ST. CHARLES, Minn. -- Jerry Ford, (pictured) a farmer living near St. Charles, has a goal: Put the brakes on falls caused by wheelchairs.
His house has been turned into a business, with sales and management offices in former bedrooms. The sound of pounding in the basement means Safe-T-Chair automatic brakes are being installed on wheelchairs. About 50 to 200 chairs can roll out of that basement in a day.
What kind of sales growth is the company targeting for 2009?
"We'd like to quadruple this year's sales," Ford says. The business has sold 1,000 wheelchairs with one or more of the three specialty brake models on them thus far in 2008.
He and his chief executive officer of marketing, Robert Gumbusky, see a market in nursing homes, assisted living facilities, hospitals and in-home care. Nationally, preventable falls reportedly caused suffering to thousands of people and they cost $20 billion last year. That dollar figure is expected to grow to $32 billion by 2010.
Ford and Gumbusky think the Safe-T-Chair brakes can improve many lives by preventing some of those falls, bringing those numbers down.
So how does a man who farms 160 acres of corn and soybeans in Winona County become an award-winning inventor and manufacturer of an automatic wheelchair brake system?
His son Zack Ford first noticed the problem while working with elderly people at Samaritan Bethany. He had seen first-hand that some seniors were suffering falls due to not setting the brakes on their wheelchairs.
Zack Ford asked other staff members why they didn't use an automatic brake on the wheelchair?
"They said there wasn't such a thing. A nurse laughed and said, 'Why don't you invent one?'" Zack remembers.
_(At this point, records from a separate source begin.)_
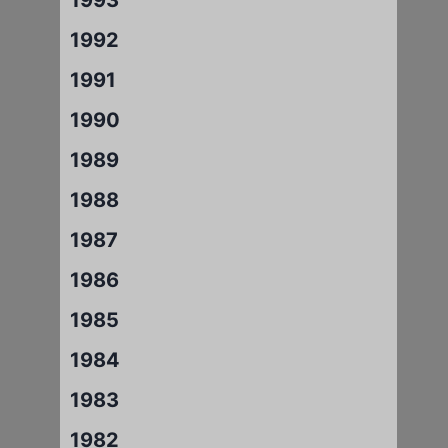
1992
1991
1990
1989
1988
1987
1986
1985
1984
1983
1982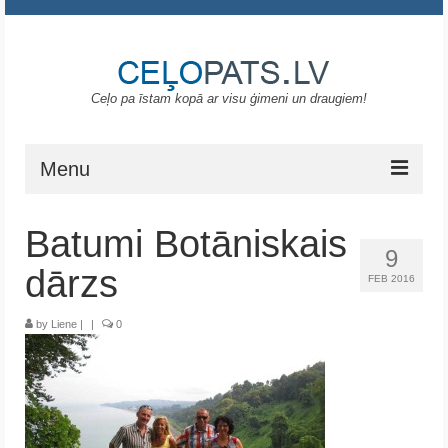
Ceļo pa īstam kopā ar visu ģimeni un draugiem!
Menu
Sākums
Batumi Botāniskais
9
Gruzija
dārzs
FEB 2016
Portugāle
by
Liene
|
|
0
ASV
Melnkalne
Grieķija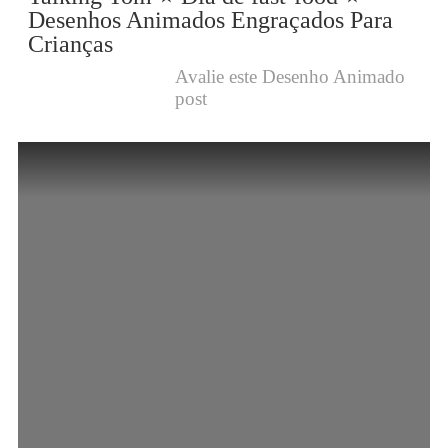
Desenhos Animados Engraçados Para
Crianças
Avalie este Desenho Animado
post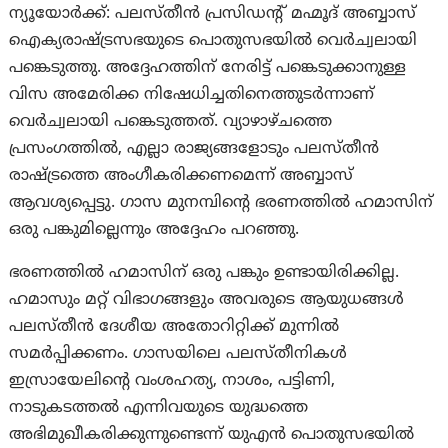
ന്യൂയോര്‍ക്ക്: പലസ്തീൻ പ്രസിഡന്റ് മഹ്മൂദ് അബ്ബാസ്
ഐക്യരാഷ്ട്രസഭയുടെ പൊതുസഭയിൽ വെർച്വലായി
പങ്കെടുത്തു. അദ്ദേഹത്തിന് നേരിട്ട് പങ്കെടുക്കാനുള്ള
വിസ അമേരിക്ക നിഷേധിച്ചതിനെത്തുടര്‍ന്നാണ്
വെര്‍‌ച്വലായി പങ്കെടുത്തത്. വ്യാഴാഴ്ചത്തെ
പ്രസംഗത്തിൽ, എല്ലാ രാജ്യങ്ങളോടും പലസ്തീൻ
രാഷ്ട്രത്തെ അംഗീകരിക്കണമെന്ന് അബ്ബാസ്
ആവശ്യപ്പെട്ടു. ഗാസ മുനമ്പിന്റെ ഭരണത്തിൽ ഹമാസിന്
ഒരു പങ്കുമില്ലെന്നും അദ്ദേഹം പറഞ്ഞു.
ഭരണത്തിൽ ഹമാസിന് ഒരു പങ്കും ഉണ്ടായിരിക്കില്ല.
ഹമാസും മറ്റ് വിഭാഗങ്ങളും അവരുടെ ആയുധങ്ങൾ
പലസ്തീൻ ദേശീയ അതോറിറ്റിക്ക് മുന്നിൽ
സമർപ്പിക്കണം. ഗാസയിലെ പലസ്തീനികൾ
ഇസ്രായേലിന്റെ വംശഹത്യ, നാശം, പട്ടിണി,
നാടുകടത്തൽ എന്നിവയുടെ യുദ്ധത്തെ
അഭിമുഖീകരിക്കുന്നുണ്ടെന്ന് യുഎൻ പൊതുസഭയിൽ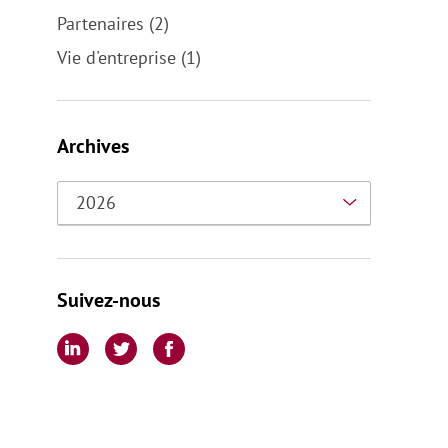
Partenaires (2)
Vie d'entreprise (1)
Archives
Suivez-nous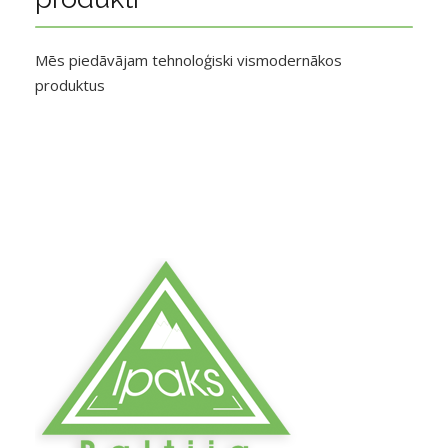
Mēs piedāvājam tehnoloģiski vismodernākos
produktus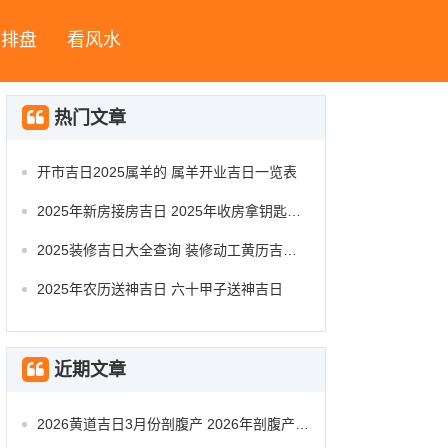
字排盘
看风水
热门文章
开市吉日2025属羊的 属羊开业吉日一览表
2025年新房接房吉日 2025年收房拿钥匙吉日
2025装修吉日大全查询 装修动工黄历吉日查询
2025年农历送神吉日 六十甲子送神吉日
近期文章
2026黄道吉日3月份剖腹产 2026年剖腹产的黄道吉日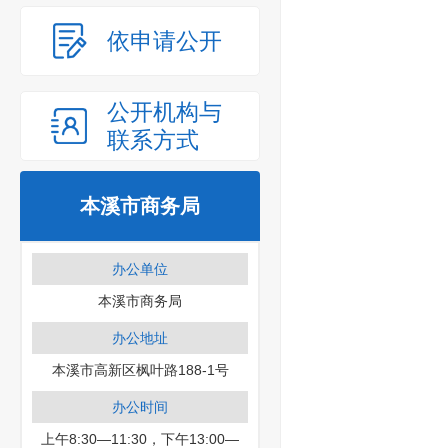
依申请公开
公开机构与
联系方式
本溪市商务局
办公单位
本溪市商务局
办公地址
本溪市高新区枫叶路188-1号
办公时间
上午8:30—11:30，下午13:00—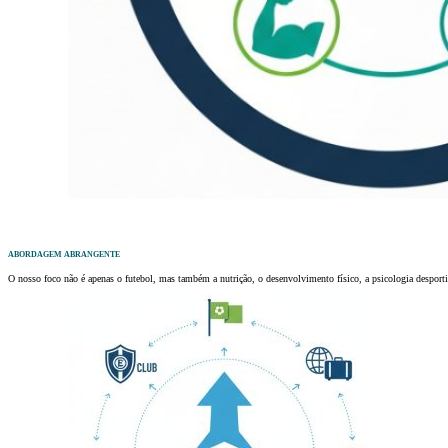
ABORDAGEM ABRANGENTE
O nosso foco não é apenas o futebol, mas também a nutrição, o desenvolvimento físico, a psicologia despor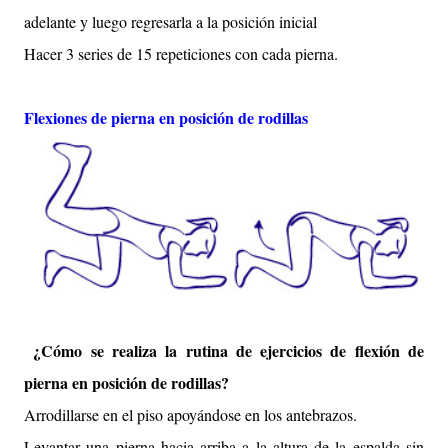
adelante y luego regresarla a la posición inicial
Hacer 3 series de 15 repeticiones con cada pierna.
Flexiones de pierna en posición de rodillas
¿Cómo se realiza la rutina de ejercicios de flexión de
pierna en posición de rodillas?
Arrodillarse en el piso apoyándose en los antebrazos.
Levantar una pierna hacia arriba a la altura de la espalda sin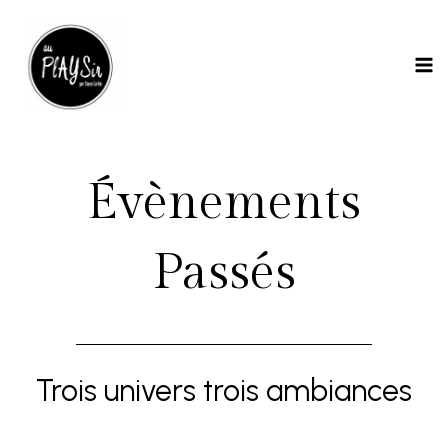
Aller
MA
au
ME
contenu
Évènements
Passés
Trois univers trois ambiances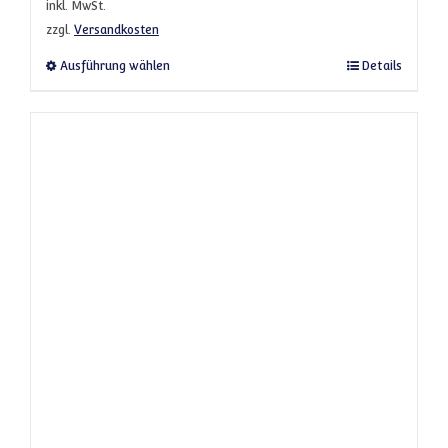
inkl. MwSt.
zzgl.
Versandkosten
Dieses Produkt weist mehrere Varianten a
Ausführung wählen
Details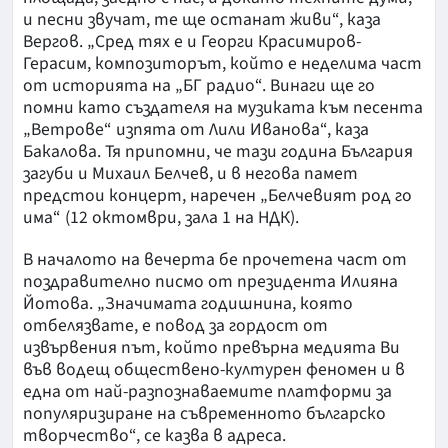
и песни звучат, те ще останат живи“, каза
Вергов. „Сред тях е и Георги Красимиров-
Герасим, композиторът, който е неделима част
от историята на „БГ радио“. Винаги ще го
помни като създателя на музиката към песента
„Ветрове“ изпята от Лили Иванова“, каза
Бакалова. Тя припомни, че тази година България
загуби и Михаил Белчев, и в негова памет
предстои концерт, наречен „Белчевият род го
има“ (12 октомври, зала 1 на НДК).
В началото на вечерта бе прочетена част от
поздравително писмо от президента Илияна
Йотова. „Значимата годишнина, която
отбелязвате, е повод за гордост от
извървения път, който превърна медията Ви
във водещ обществено-културен феномен и в
една от най-разпознаваемите платформи за
популяризиране на съвременното българско
творчество“, се казва в адреса.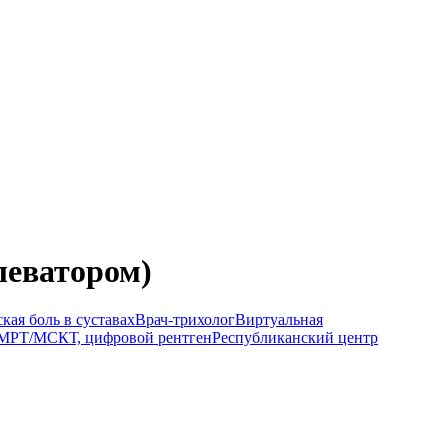
леватором)
кая боль в суставах
Врач-трихолог
Виртуальная
МРТ/МСКТ, цифровой рентген
Республиканский центр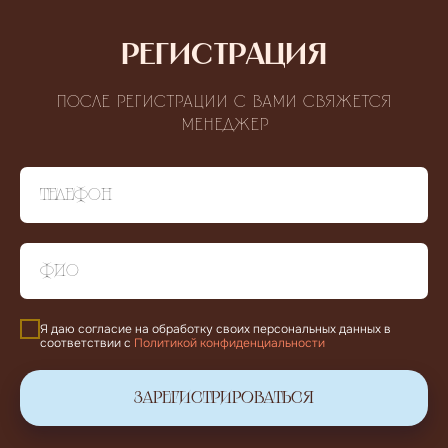
РЕГИСТРАЦИЯ
После регистрации с Вами свяжется
менеджер
Я даю согласие на обработку своих персональных данных в
соответствии с
Политикой конфиденциальности
ЗАРЕГИСТРИРОВАТЬСЯ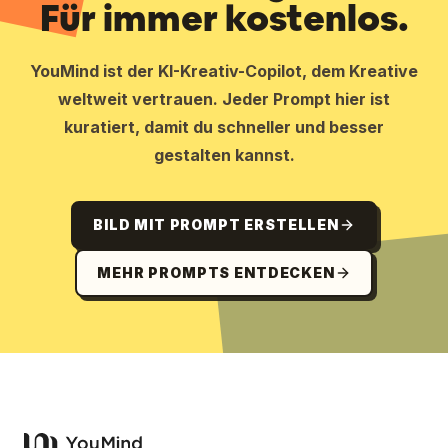
Für immer kostenlos.
YouMind ist der KI-Kreativ-Copilot, dem Kreative
weltweit vertrauen. Jeder Prompt hier ist
kuratiert, damit du schneller und besser
gestalten kannst.
BILD MIT PROMPT ERSTELLEN
MEHR PROMPTS ENTDECKEN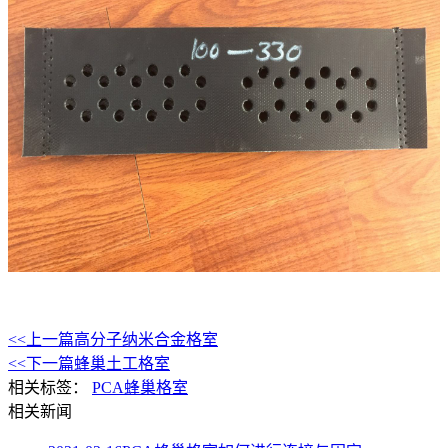
<<上一篇
高分子纳米合金格室
<<下一篇
蜂巢土工格室
相关标签：
PCA蜂巢格室
相关新闻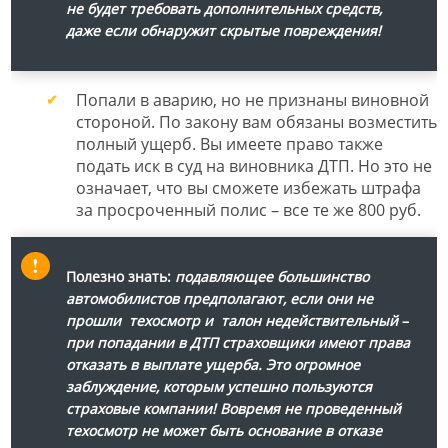
не будет требовать дополнительных средств,
даже если обнаружит скрытые повреждения!
Попали в аварию, но не признаны виновной
стороной. По закону вам обязаны возместить
полный ущерб. Вы имеете право также
подать иск в суд на виновника ДТП. Но это не
означает, что вы сможете избежать штрафа
за просроченный полис – все те же 800 руб.
Полезно знать:
подавляющее большинство
автомобилистов предполагают, если они не
прошли техосмотр и талон недействительный
–
при попадании в ДТП страховщики имеют права
отказать в выплате ущерба. Это огромное
заблуждение, которым успешно пользуются
страховые компании! Вовремя не проведенный
техосмотр не может быть основание в отказе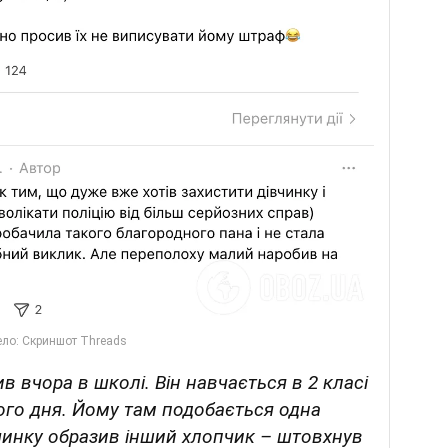
ив вчора в школі. Він навчається в 2 класі
ого дня. Йому там подобається одна
вчинку образив інший хлопчик – штовхнув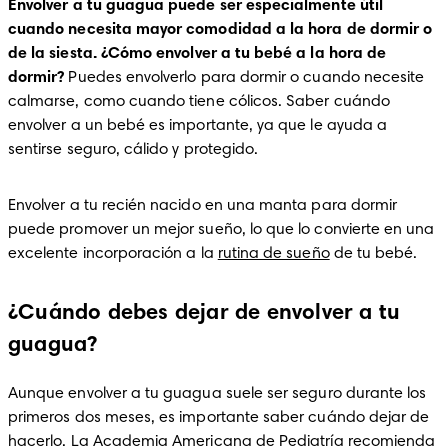
Envolver a tu guagua puede ser especialmente útil 
cuando necesita mayor comodidad a la hora de dormir o 
de la siesta.
¿Cómo envolver a tu bebé a la hora de 
dormir?
 Puedes envolverlo para dormir o cuando necesite 
calmarse, como cuando tiene cólicos. Saber cuándo 
envolver a un bebé es importante, ya que le ayuda a 
sentirse seguro, cálido y protegido.
Envolver a tu recién nacido en una manta para dormir 
puede promover un mejor sueño, lo que lo convierte en una 
excelente incorporación a la 
rutina de sueño
 de tu bebé.
¿Cuándo debes dejar de envolver a tu
guagua?
Aunque envolver a tu guagua suele ser seguro durante los 
primeros dos meses, es importante saber cuándo dejar de 
hacerlo. La Academia Americana de Pediatría recomienda 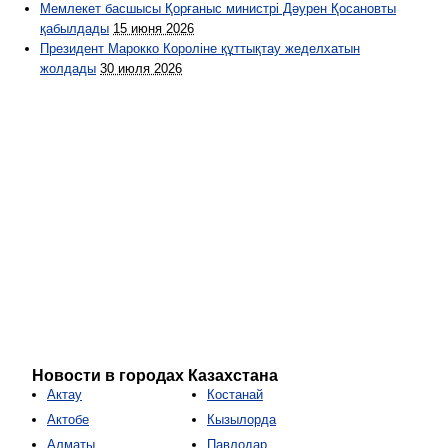
Мемлекет басшысы Қорғаныс министрі Дәурен Қосановты
қабылдады
15 июня 2026
Президент Марокко Короліне құттықтау жеделхатын
жолдады
30 июля 2026
Новости в городах Казахстана
Актау
Костанай
Актобе
Кызылорда
Алматы
Павлодар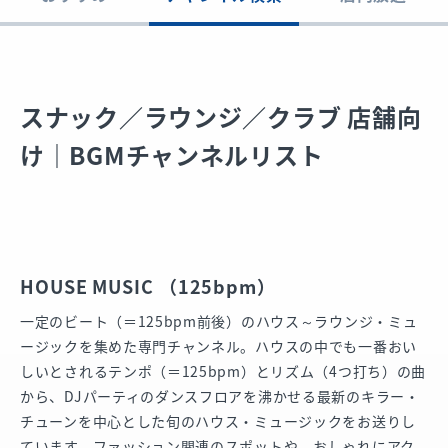
スナック／ラウンジ／クラブ 店舗向
け｜BGMチャンネルリスト
HOUSE MUSIC （125bpm）
一定のビート（＝125bpm前後）のハウス～ラウンジ・ミュ
ージックを集めた専門チャンネル。ハウスの中でも一番おい
しいとされるテンポ（＝125bpm）とリズム（4つ打ち）の曲
から、DJパーティのダンスフロアを沸かせる最新のキラー・
チューンを中心とした旬のハウス・ミュージックをお送りし
ています。ファッション関連のスポットや、おしゃれにアク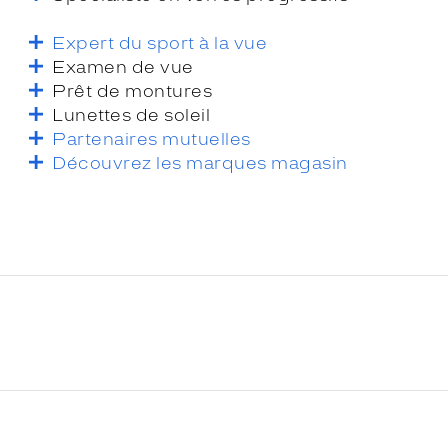
Expert du sport à la vue
Examen de vue
Prêt de montures
Lunettes de soleil
Partenaires mutuelles
Découvrez les marques magasin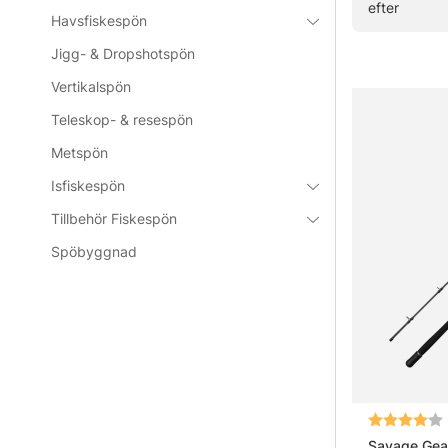
efter
Havsfiskespön
Vanliga fråg
Jigg- & Dropshotspön
Vertikalspön
Vad är et
Teleskop- & resespön
Metspön
Vad är vi
Isfiskespön
Tillbehör Fiskespön
Vad är sk
Spöbyggnad
Betyg:
Savage Gear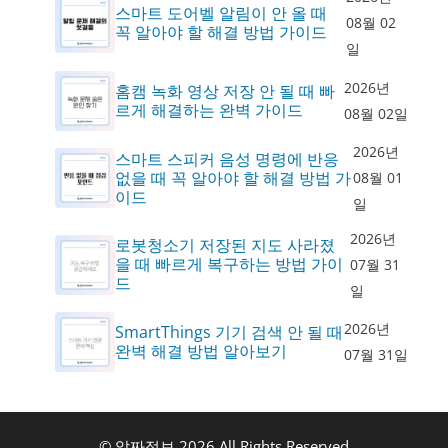
스마트 도어벨 알림이 안 올 때
08월 02
꼭 알아야 할 해결 방법 가이드
일
2026년
홈캠 녹화 영상 저장 안 될 때 빠
르게 해결하는 완벽 가이드
08월 02일
2026년
스마트 스피커 음성 명령에 반응
없을 때 꼭 알아야 할 해결 방법 가
08월 01
이드
일
2026년
로봇청소기 저장된 지도 사라졌
을 때 빠르게 복구하는 방법 가이
07월 31
드
일
2026년
SmartThings 기기 검색 안 될 때
완벽 해결 방법 알아보기
07월 31일
© 알짜정보 2026 All Rights Reserved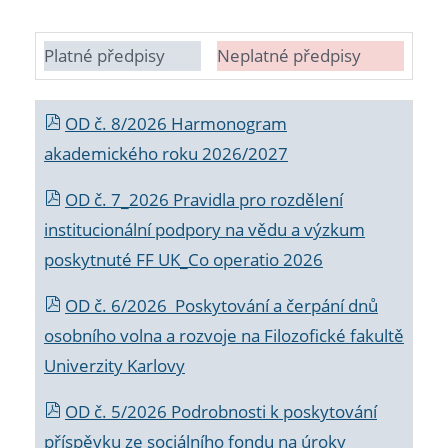
Platné předpisy
Neplatné předpisy
OD č. 8/2026 Harmonogram
akademického roku 2026/2027
OD č. 7_2026 Pravidla pro rozdělení
institucionální podpory na vědu a výzkum
poskytnuté FF UK_Co operatio 2026
OD č. 6/2026 Poskytování a čerpání dnů
osobního volna a rozvoje na Filozofické fakultě
Univerzity Karlovy
OD č. 5/2026 Podrobnosti k poskytování
příspěvku ze sociálního fondu na úroky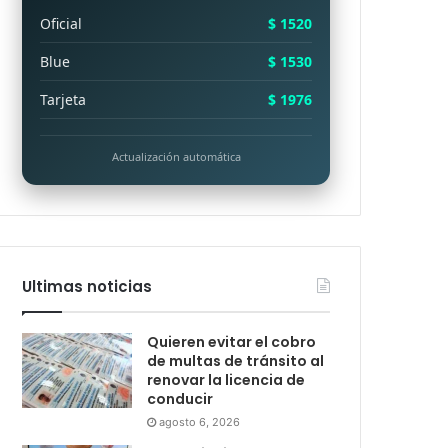
Oficial
$ 1520
Blue
$ 1530
Tarjeta
$ 1976
Actualización automática
Ultimas noticias
Quieren evitar el cobro
de multas de tránsito al
renovar la licencia de
conducir
agosto 6, 2026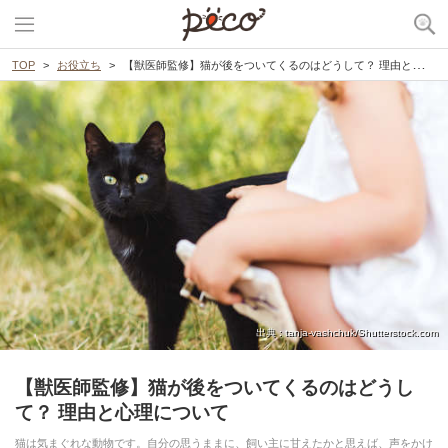
TOP
お役立ち
【獣医師監修】猫が後をついてくるのはどうして？ 理由と心理について
出典 : tanja-vashchuk/Shutterstock.com
【獣医師監修】猫が後をついてくるのはどうし
て？ 理由と心理について
猫は気まぐれな動物です。自分の思うままに、飼い主に甘えたかと思えば、声をかけ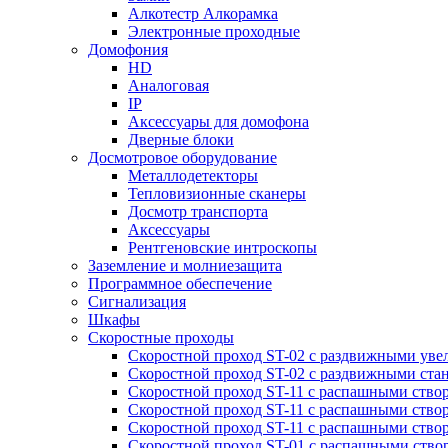
Алкотестр Алкорамка
Электронные проходные
Домофония
HD
Аналоговая
IP
Аксессуары для домофона
Дверные блоки
Досмотровое оборудование
Металлодетекторы
Тепловизионные сканеры
Досмотр транспорта
Аксессуары
Рентгеновские интроскопы
Заземление и молниезащита
Программное обеспечение
Сигнализация
Шкафы
Скоростные проходы
Скоростной проход ST-02 с раздвижными ув
Скоростной проход ST-02 с раздвижными ста
Скоростной проход ST-11 с распашными ство
Скоростной проход ST-11 с распашными ство
Скоростной проход ST-11 с распашными ство
Скоростной проход ST-01 с распашными ств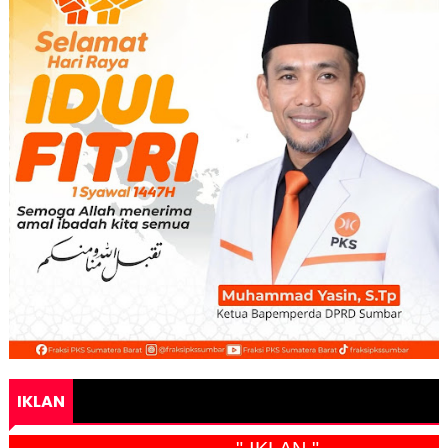
IKLAN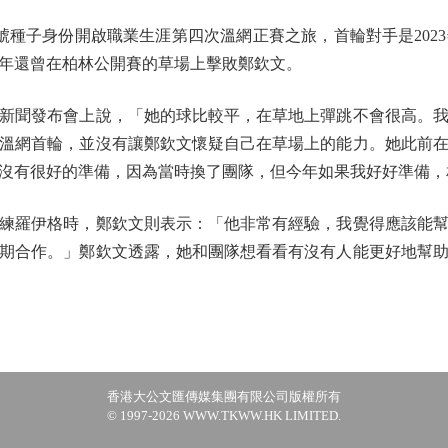
號種子身份開啟職業生涯第四次溫網正賽之旅，首輪對手是202
去年還曾在柏林公開賽的草場上擊敗鄭欽文。
聞發布會上說，「她的球比較平，在草地上彈跳不會很高。我
溫網首輪，並沒有讓鄭欽文懷疑自己在草場上的能力。她此前
沒有很好的準備，因為當時換了團隊，但今年如果我好好準備，
羅伊格時，鄭欽文則表示：「他非常有經驗，我覺得應該能幫
期合作。」鄭欽文透露，她和團隊想看看有沒有人能更好地幫
香港大公文匯傳媒集團有限公司版權所有
© 1997-2026 WWW.TKWW.HK LIMITED.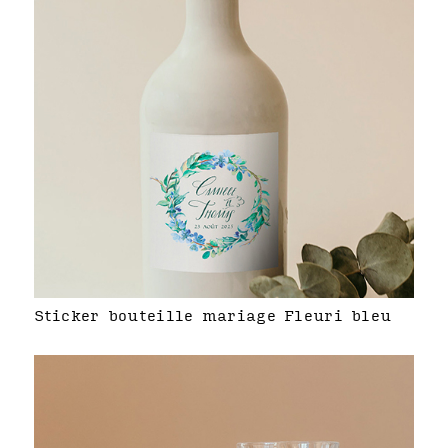
Sticker bouteille mariage Fleuri bleu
"So we did," chimes in his dad.
When presented with the problem, Jerry Ford approached it like any mechanical challenge on his farm. He went to his shop and made what he needed.
What he came up with on April 24, 2004, was a simple spring-controlled brake that automatically locks a wheelchair when a person stands. The design keeps it from getting out of adjustment, like other chair brakes do.
The device won him many awards at the 2005 Minnesota Inventor Congress in Redwood Falls, Minn.
Since then, he has developed more products -- an automatic attendant handle brake and an automatic incline brake system.
And people are using them.
"We have interest all over the world," Jerry Ford says. "We shipped a chair to Munich, Germany. The shipping cost more than the chair."
Many senior care companies, like Samaritan Bethany, are trying the systems. Veterans Administration facilities. Sun City, a senior community in Arizona, recently used a federal grant to buy 40 of the safety chairs to test them.
"It is a very innovative product, a good safety-type product," says Jay Anderson of Anderson's Wheelchairs in Rochester. "The hardest part now is the marketing and distribution."That's where Gumbusky comes in.
While customers are pleased with them, Ford's wheelchairs face a big challenge before they can really break into the market. They need to be qualified for reimbursement by Medicare.
"Being qualified would be huge," says Gumbusky, who also is planning a demonstration for the area's largest wheelchair user, Mayo Clinic.